子どもの描画から学ぶ

  はじめに 
 

わたしは、10年間養護学校で子どもたちとたのしく生活してきた。普通学校では見られなかった子ども達 の生き生きした 眼、うれしいときは心から喜ぶ素直な子ども達に出会うことができ充実した時をおくることができた。とくにその中でも絵を描く子ども達に学ぶことが多く、絵画の原点がそこにあるのではとずっと気になっていた。特にその中でも松本養護学校時代中学生のMくんが毎日描く絵日記の中で四角い紙に大きな枠を描いていた姿、そして伊那養護学校高等部陶芸班で20枚、30枚のお皿に単純ではあるが丸や四角、三角など,とても肩の荷が降りたようなふっとした線で何枚でも描いている子ども達の姿に心がひかれた。そういう子どもたちの無垢な絵を描く行為にこそ学ぶべきところが多くあるだろうと今まで考えてきた。

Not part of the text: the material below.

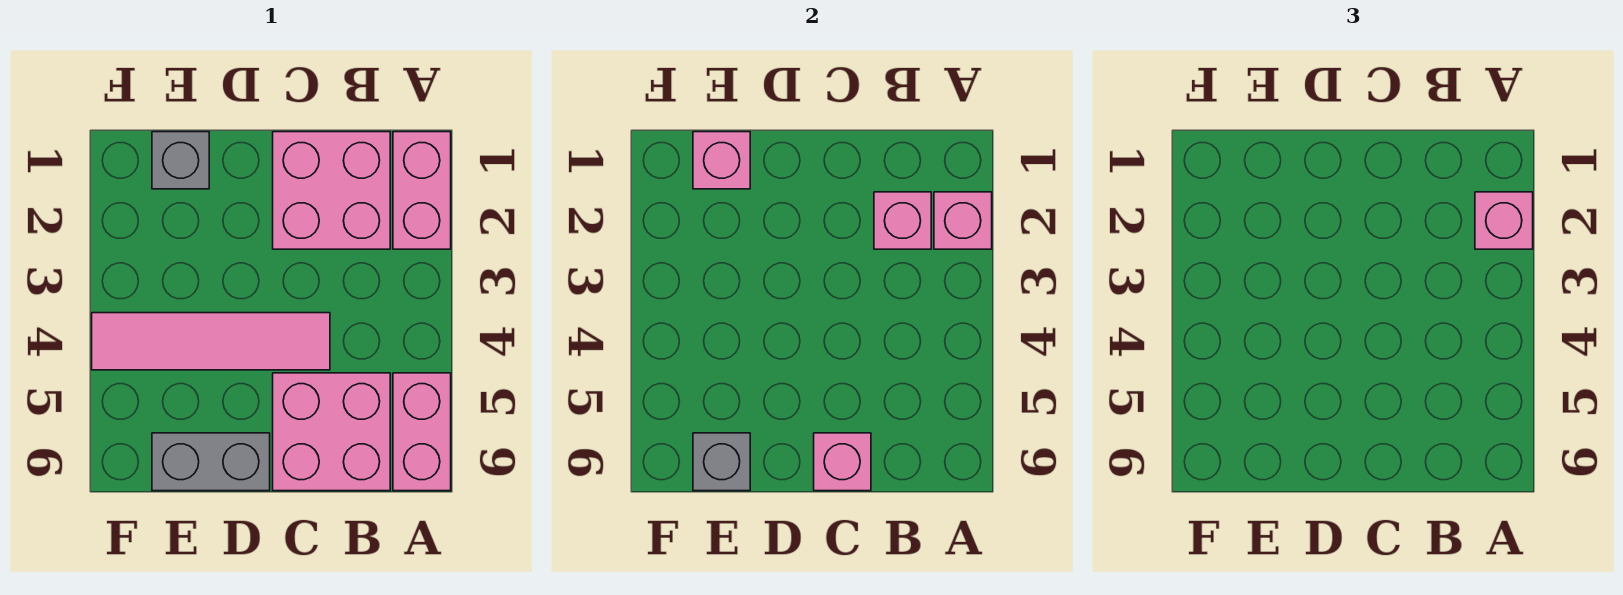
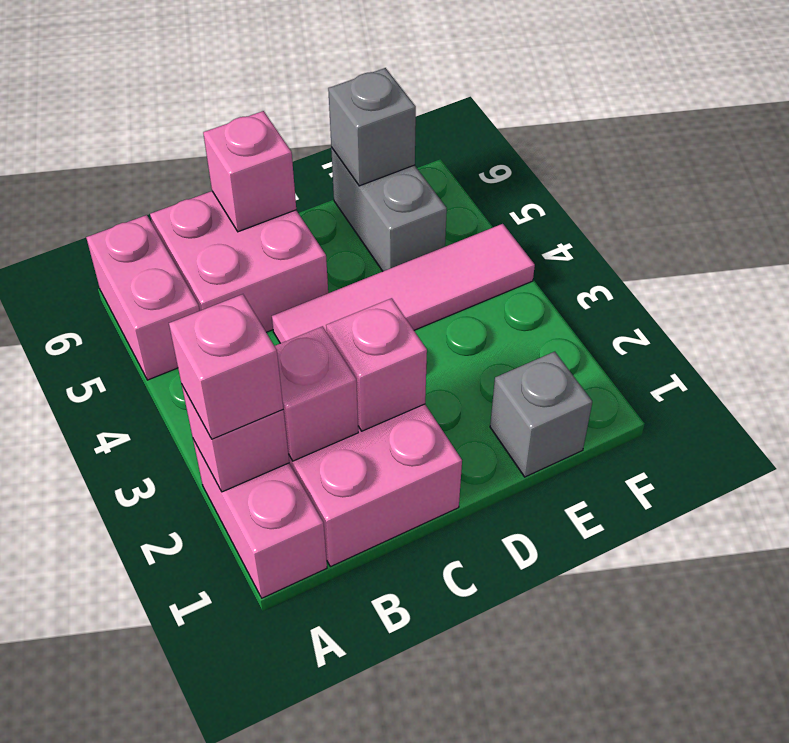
grey brick D6:E6 level 1 -> grey brick E5:E6 level 1
pink brick E1 level 2 -> pink brick C2 level 2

多くの子どもの描画に触れ、子どもの描画についての論文や本、そして現代美術、現代思想の本を読む中で私が気になって養護学校の子ども達の姿は、現代の絵画の問題に通じるし、現代思想、教育にも通じる大きな課題を含んでいたことが見えてきた。また養護学校で、子ども達が実際に描く姿を詳細に観察することで新たに見えてくることも多くあった。ここで(1)子どもの絵に表れる枠と現代絵画の枠(2)なぐり描きからマルを閉じる段階の子どもの描画活動についての観察と描画活動の意味 以上2点について論じてみたい。